With the rise of relatively inexpensive albumen printing in the 1860s, photographic visiting cards—universally known by the more tony-sounding cartes de visite, reflecting their French origins—became wildly popular.
Of a standard size of 2½ by 4 inches, they could be inserted in commercially available albums. School and college students, no doubt encouraged by photography studios, soon took advantage. In the decades before the rise of the photographic yearbook (Williston’s Log first appeared in 1902), seniors typically purchased photo albums and filled them with the cartes de visite of their classmates.
Recently a set of cartes de visite stamped “Graduating Class, Williston Seminary, 1862” came into the hands of Rex Solomon ‘84, who has generously donated them to the Williston Northampton Archives. It is a significant gift. Though incomplete, it is the earliest set of class photographs in the Archives’ collection.
The images are in especially good condition for their age and chemistry. Typically, chemicals, impurities, and moisture in the original paper, glue, and cardboard backing react with the environment and one another, causing fading, yellowing, mildew, and the deterioration of the paper itself. But after 150 years, these photographs remain remarkably sharp and clean.
Unfortunately the photographs are not captioned, so we may never know the individual students’ names. But there are also pictures of two adults, one of whom is immediately recognizable from other images as Principal Josiah Clark. This photograph of Clark was previously unknown.
Josiah Clark was Williston Seminary’s second Principal, who served from 1849 to 1863. Born in Leicester, Mass. in 1814, he graduated Yale and taught Greek and Latin at several schools before coming to Williston.
Joseph Sawyer, in his History of Williston Seminary (1917), writes that “Josiah Clark was not a maker of text books, he was himself a living text book.
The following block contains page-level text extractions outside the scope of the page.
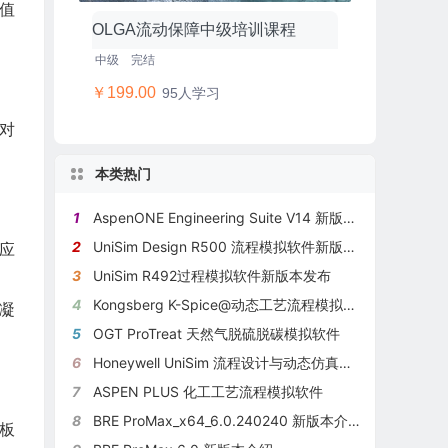
值
OLGA流动保障中级培训课程
中级
完结
￥199.00
95人学习
可对
本类热门
1
AspenONE Engineering Suite V14 新版本介绍
2
UniSim Design R500 流程模拟软件新版本更新
反应
3
UniSim R492过程模拟软件新版本发布
4
Kongsberg K-Spice@动态工艺流程模拟软件介绍
凝
5
OGT ProTreat 天然气脱硫脱碳模拟软件
6
Honeywell UniSim 流程设计与动态仿真模拟软件
7
ASPEN PLUS 化工工艺流程模拟软件
8
BRE ProMax_x64_6.0.240240 新版本介绍
板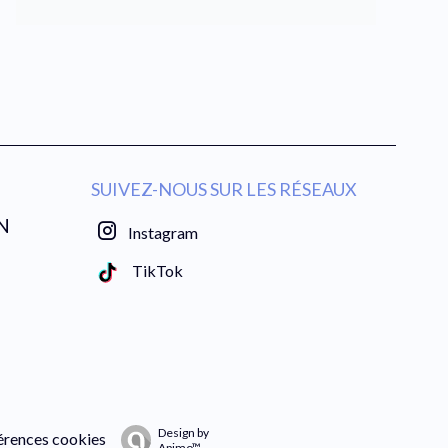
SUIVEZ-NOUS SUR LES RÉSEAUX
N
Instagram
TikTok
Design by
érences cookies
Apimo™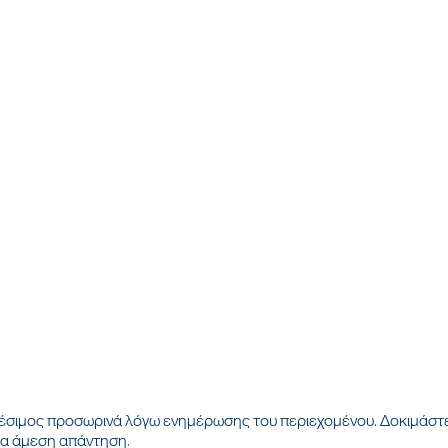
αθέσιμος προσωρινά λόγω ενημέρωσης του περιεχομένου. Δοκιμάστ
για άμεση απάντηση.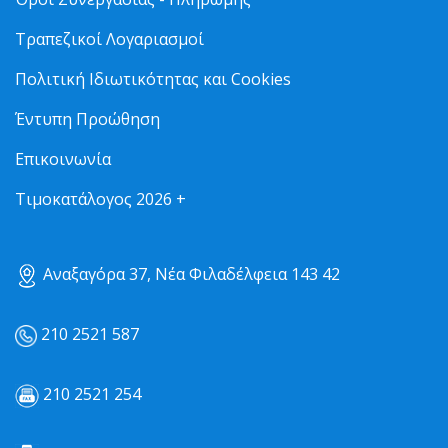
Τραπεζικοί Λογαριασμοί
Πολιτική Ιδιωτικότητας και Cookies
Έντυπη Προώθηση
Επικοινωνία
Τιμοκατάλογος 2026 +
Αναξαγόρα 37, Νέα Φιλαδέλφεια 143 42
210 2521 587
210 2521 254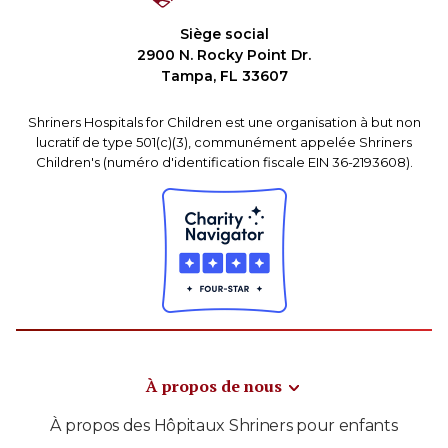
Siège social
2900 N. Rocky Point Dr.
Tampa, FL 33607
Shriners Hospitals for Children est une organisation à but non
lucratif de type 501(c)(3), communément appelée Shriners
Children's (numéro d'identification fiscale EIN 36-2193608).
À propos de nous
À propos des Hôpitaux Shriners pour enfants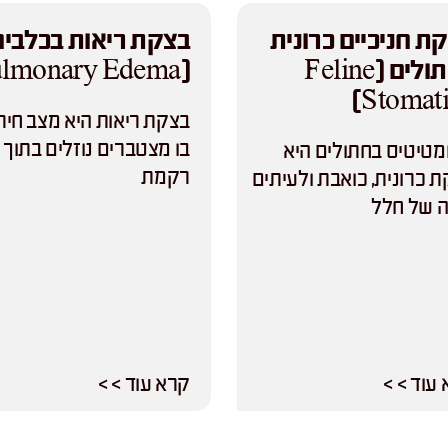
ת חניכיים כרונית
בצקת ריאות בכלבים
בחתולים (Feline
(Pulmonary Edema)
Stomatit
בצקת ריאות היא מצב חיר
בו מצטברים נוזלים בתוך
טיטיס בחתולים היא
רקמת
 כרונית, כואבת ולעיתים
 של חלל
עוד > >
קרא עוד > >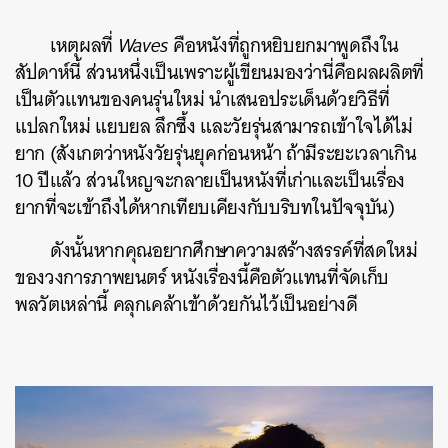
เหตุผลที่
Waves
คือหนังที่ถูกหยิบยกมาพูดถึงใน
สัปดาห์นี้ ส่วนหนึ่งเป็นเพราะผู้เขียนมองว่านี่คือผลผลิตที่
เป็นตัวแทนของคนรุ่นใหม่ นำเสนอประเด็นด้วยวิธีที่
แปลกใหม่ แยบยล ลึกซึ้ง และวัยรุ่นสามารถเข้าใจได้ไม่
ยาก (สังเกตว่าหนังวัยรุ่นยุคก่อนหน้า ถ้ามีระยะเวลาเกิน
10 ปีแล้ว ส่วนใหญจะกลายเป็นหนังที่เก่าและเป็นเรื่อง
ยากที่จะเข้าถึงได้หากเทียบเคียงกับบริบทในปัจจุบัน)
ดังนั้นหากคุณอยากศึกษาความสร้างสรรค์ที่สดใหม่
ของวงการภาพยนตร์ หนังเรื่องนี้คือตัวแทนที่จัดเก็บ
พลวัตเหล่านี้ คลุกเคล้าเข้าด้วยกันไว้เป็นอย่างดี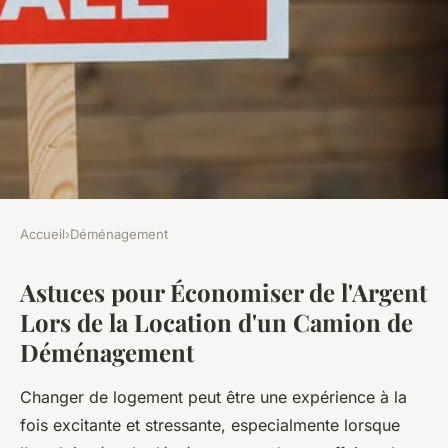
Accueil
›
Déménagement
DÉMÉNAGEMENT
Astuces pour Économiser de l'Argent
Astuces pour économiser de
Lors de la Location d'un Camion de
l'argent lors de la location
Déménagement
d'un camion de
déménagement
Changer de logement peut être une expérience à la
fois excitante et stressante, especialmente lorsque
Léana
•
18 novembre 2024
•
6 min de lecture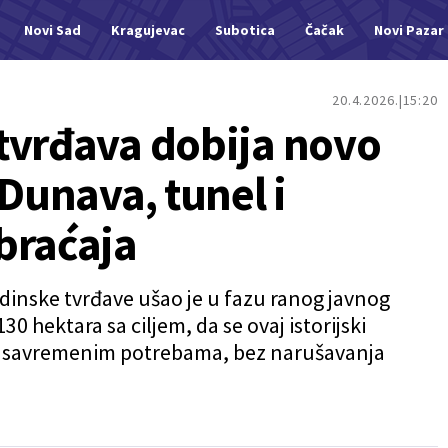
Novi Sad
Kragujevac
Subotica
Čačak
Novi Pazar
20.4.2026.
15:20
tvrđava dobija novo
 Dunava, tunel i
braćaja
adinske tvrđave ušao je u fazu ranog javnog
0 hektara sa ciljem, da se ovaj istorijski
di savremenim potrebama, bez narušavanja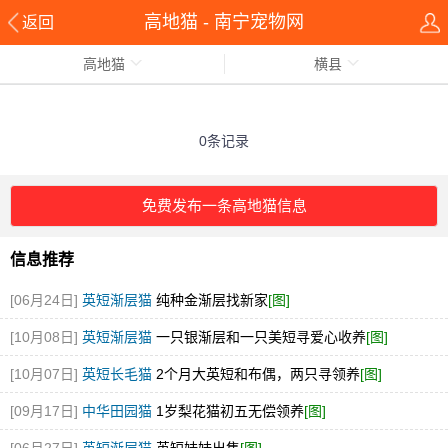
高地猫 - 南宁宠物网
返回
高地猫
横县
0条记录
免费发布一条高地猫信息
信息推荐
[06月24日]
英短渐层猫
纯种金渐层找新家
[图]
[10月08日]
英短渐层猫
一只银渐层和一只美短寻爱心收养
[图]
[10月07日]
英短长毛猫
2个月大英短和布偶，两只寻领养
[图]
[09月17日]
中华田园猫
1岁梨花猫初五无偿领养
[图]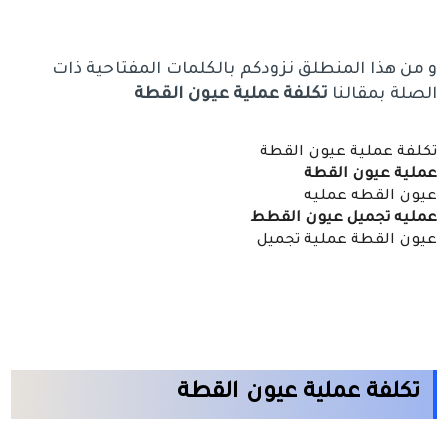
و من هذا المنطلق نزودكم بالكلمات المفتاحية ذات
الصلة بمقالنا
تكلفة عملية عيون القطة
تكلفة عملية عيون القطة
عملية عيون القطة
عيون القطه عمليه
عمليه تجميل عيون القطط
عيون القطة عملية تجميل
تكلفة عملية عيون القطة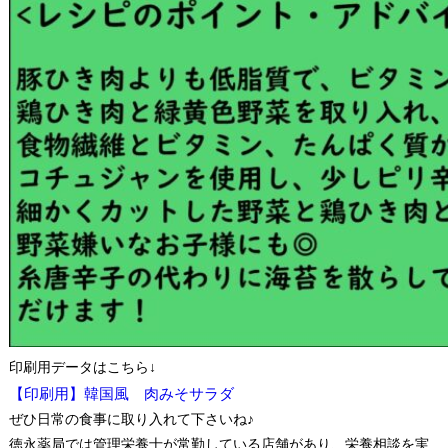
印刷用データはこちら↓
【印刷用】韓国風 肉みそサラダ
ぜひ日常の食事に取り入れて下さいね♪
徳永薬局では管理栄養士が常勤している店舗があり、栄養相談を実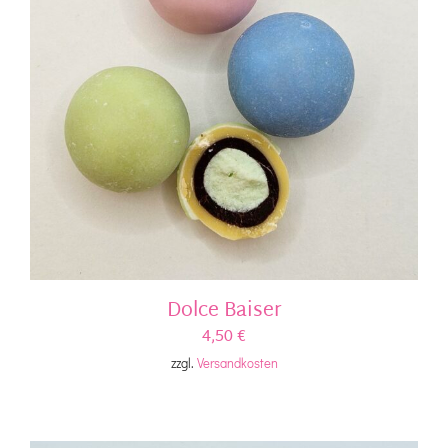
Dolce Baiser
4,50
€
zzgl.
Versandkosten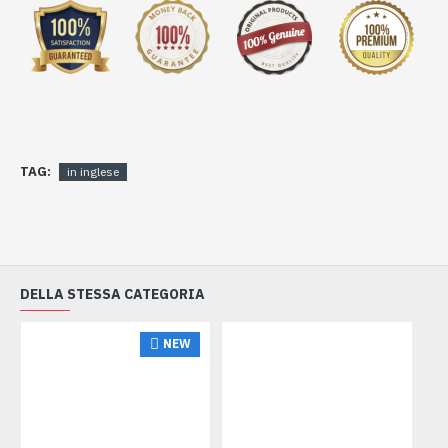
TAG:
in inglese
DELLA STESSA CATEGORIA
NEW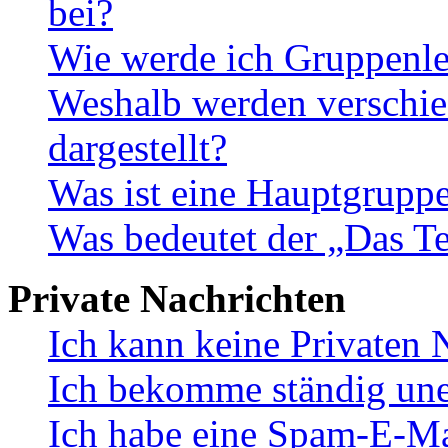
bei?
Wie werde ich Gruppenle
Weshalb werden verschie
dargestellt?
Was ist eine Hauptgrupp
Was bedeutet der „Das Te
Private Nachrichten
Ich kann keine Privaten 
Ich bekomme ständig une
Ich habe eine Spam-E-Ma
He did not content himself with giving to his pupils printed directions for procedure; he walked with them through the paths of knowledge. The boys learned to discriminate by seeing him discriminate; learned to admire by seeing him admire. He won the hearts of all excepting the unresponsive and incorrigible.”
Like his predecessor, Luther Wright, Clark became increasingly convinced that he could not meet Samuel Williston’s exacting, probably unrealistic standards, and stepped down after 14 years of distinguished service. He taught at the short-lived Round Hill School in Northampton, then in 1875 became Professor of Latin and Greek at newly founded Smith College. He died in 1878.
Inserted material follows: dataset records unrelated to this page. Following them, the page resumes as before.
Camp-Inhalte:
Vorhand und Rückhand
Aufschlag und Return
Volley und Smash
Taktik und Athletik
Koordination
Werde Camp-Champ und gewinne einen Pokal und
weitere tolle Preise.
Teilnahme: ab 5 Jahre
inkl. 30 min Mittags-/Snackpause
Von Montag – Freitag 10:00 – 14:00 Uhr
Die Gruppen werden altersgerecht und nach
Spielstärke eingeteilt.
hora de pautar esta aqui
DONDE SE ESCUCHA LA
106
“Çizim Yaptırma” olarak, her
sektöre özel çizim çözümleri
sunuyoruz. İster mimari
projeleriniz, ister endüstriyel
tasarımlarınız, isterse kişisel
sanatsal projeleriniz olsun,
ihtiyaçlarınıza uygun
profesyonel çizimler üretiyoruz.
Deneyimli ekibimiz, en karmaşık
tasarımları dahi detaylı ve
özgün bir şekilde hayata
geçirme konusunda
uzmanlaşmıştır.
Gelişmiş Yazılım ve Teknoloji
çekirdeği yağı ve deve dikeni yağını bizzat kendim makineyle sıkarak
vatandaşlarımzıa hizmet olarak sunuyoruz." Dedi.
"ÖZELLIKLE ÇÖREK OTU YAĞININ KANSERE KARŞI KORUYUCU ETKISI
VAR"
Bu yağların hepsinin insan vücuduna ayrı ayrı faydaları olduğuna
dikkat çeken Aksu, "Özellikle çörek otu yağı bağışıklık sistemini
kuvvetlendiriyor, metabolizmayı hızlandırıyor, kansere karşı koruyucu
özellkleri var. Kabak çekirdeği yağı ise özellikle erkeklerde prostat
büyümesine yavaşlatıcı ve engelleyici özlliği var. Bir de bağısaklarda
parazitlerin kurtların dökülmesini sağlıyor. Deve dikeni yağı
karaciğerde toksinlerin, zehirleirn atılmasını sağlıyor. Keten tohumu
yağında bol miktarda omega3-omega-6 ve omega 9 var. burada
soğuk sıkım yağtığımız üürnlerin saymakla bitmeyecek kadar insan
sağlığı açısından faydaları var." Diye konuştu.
The other teacher in the set is not named, but since there were only seven men on the 1862 faculty, the odds of successfully identifying him are somewhat better. Most of the seven may immediately be rejected on account of their youth. Based on another photograph, albeit one taken much later in the subject’s life, we believe the photo to be of Eli A. Hubbard.1 Hubbard (1814-1899), a Williams College graduate, taught Mathematics and Natural Philosophy at Williston, 1848-1854 and 1856-1874.
For most of those years the indefatigable Hubbard was the only scientist, and to an extent the only advocate for the sciences, on a faculty of classical scholars. During his Williston hiatus he was Principal of Fitchburg, Mass., High School. When he left Williston, aged 60, he served for eight years as Superintendent of Schools in Springfield, Mass., then returned to Fitchburg as Superintendent of Schools before finally retiring, aged 71, in 1885.
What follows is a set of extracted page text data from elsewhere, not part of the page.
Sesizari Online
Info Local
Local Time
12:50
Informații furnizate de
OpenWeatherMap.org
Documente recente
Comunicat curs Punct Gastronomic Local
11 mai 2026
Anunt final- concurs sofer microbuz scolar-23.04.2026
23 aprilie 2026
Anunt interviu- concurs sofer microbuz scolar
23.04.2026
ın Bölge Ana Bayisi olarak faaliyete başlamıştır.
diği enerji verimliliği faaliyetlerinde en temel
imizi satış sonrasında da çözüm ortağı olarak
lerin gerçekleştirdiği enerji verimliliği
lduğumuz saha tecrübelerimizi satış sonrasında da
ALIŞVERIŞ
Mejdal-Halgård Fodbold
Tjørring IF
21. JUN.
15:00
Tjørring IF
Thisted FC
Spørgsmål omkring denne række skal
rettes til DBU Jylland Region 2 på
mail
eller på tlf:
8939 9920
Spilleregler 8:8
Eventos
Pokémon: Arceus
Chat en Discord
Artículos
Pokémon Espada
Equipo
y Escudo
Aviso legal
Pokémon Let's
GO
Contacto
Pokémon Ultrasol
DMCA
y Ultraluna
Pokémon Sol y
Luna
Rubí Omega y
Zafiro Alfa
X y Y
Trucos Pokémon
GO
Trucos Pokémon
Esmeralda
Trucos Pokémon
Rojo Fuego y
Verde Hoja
More information on cartes de visite may be found at The American Museum of Photography.
1Since this was first published we have located an identical portrait in William Andrew Emerson, Fireside Legends: Incidents, Anecdotes, Remeniscences, Etc., Connected with the Early History of Fitchburg, Massachusetts, and Vicinity (2nd ed., [s.l. : s.n.], 1900), p. 155, thus confirming the identification of Eli A. Hubbard.